I’ve missed the last couple weeks and this one will be short, but I thought Marion G. Romney’s talk in the April 1973 Priesthood session had some sound advice on magnifying our calling (and ultimately our discipleship). The three necessities he lists are:

  1. “a motivating desire to do so.”
  2. “search and ponder the words of eternal life.”
  3. “pray.”

Romney stresses the need for proper desires: “The desire these men were to have was not a desire to be called to an office. It was a desire to take upon themselves the name of Christ “with full purpose of heart.”” He expounds, “No one should seek to be appointed to any particular office in the Church. Such an aspiration is not a righteous desire; it is a self-serving ambition. We should have a motivating desire to magnify our callings in the priesthood, whatever they may be. We should demonstrate that desire by living the gospel and diligently performing whatever service we are called upon to render. Holding a particular office in the Church will never save a person. One’s salvation depends upon how well he discharges the duties of the service to which he is called.” But desire is not “a mere wish. It is not impassive; it is a motivating conviction which moves one to action.” This in turn leads one “to search and ponder the words of eternal life.” Sensibly enough, Romney finds, “Since we cannot “live by [the words which] proceedeth forth from the mouth of God” unless we know what they are, it is imperative that we study them. This the Lord has directed us to do.” He notes the difficulty of teaching the principles of the gospel (see D&C 42:12) without knowing what they actually are. This study leads to pondering, which Romney views as “a form of prayer. It has, at least, been an approach to the Spirit of the Lord on many occasions.” Finally, Romney concludes the list: “Desiring, searching, and pondering over “the words of eternal life,” all three of them together, as important as they are, would be inadequate without prayer. Prayer is the catalyst with which we open the door to the Savior.”

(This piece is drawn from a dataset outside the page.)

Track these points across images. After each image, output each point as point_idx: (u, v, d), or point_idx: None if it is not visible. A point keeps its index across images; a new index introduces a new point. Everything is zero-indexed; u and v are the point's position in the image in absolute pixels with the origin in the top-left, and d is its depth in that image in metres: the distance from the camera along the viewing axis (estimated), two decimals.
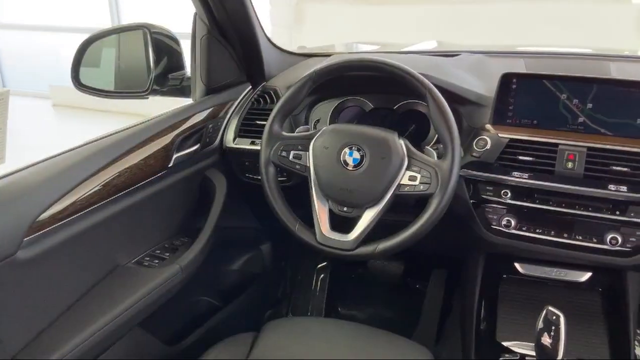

I find the habit of scripture reading without serious study or reflection to be odd. While habits and rituals are important, to approach the scriptures as an item on a list of things to do to reach the celestial kingdom seems to me to miss the point. The scriptures contain wisdom about the human condition, human nature, and God’s interaction with these two elements. The scriptures are both incredibly human and divinely inspired. We should wrestle with them, immerse ourselves in them, question them, challenge them, be changed by them. They are not magic incantations that will suddenly make you more spiritual. They are full of hard truths, cosmic myths, and glorious hope that must be chewed and digested if they are to be nourishing.

This trilogy seems to be a reinforcing cycle: as one’s desire increases, so will the searching, pondering, and praying, which will in turn increase desire. The last part–pray–is something I need to work on though. If one spends time reading and pondering, but fails to open up the channels of communication, one could miss out on even greater spiritual knowledge and inspiration.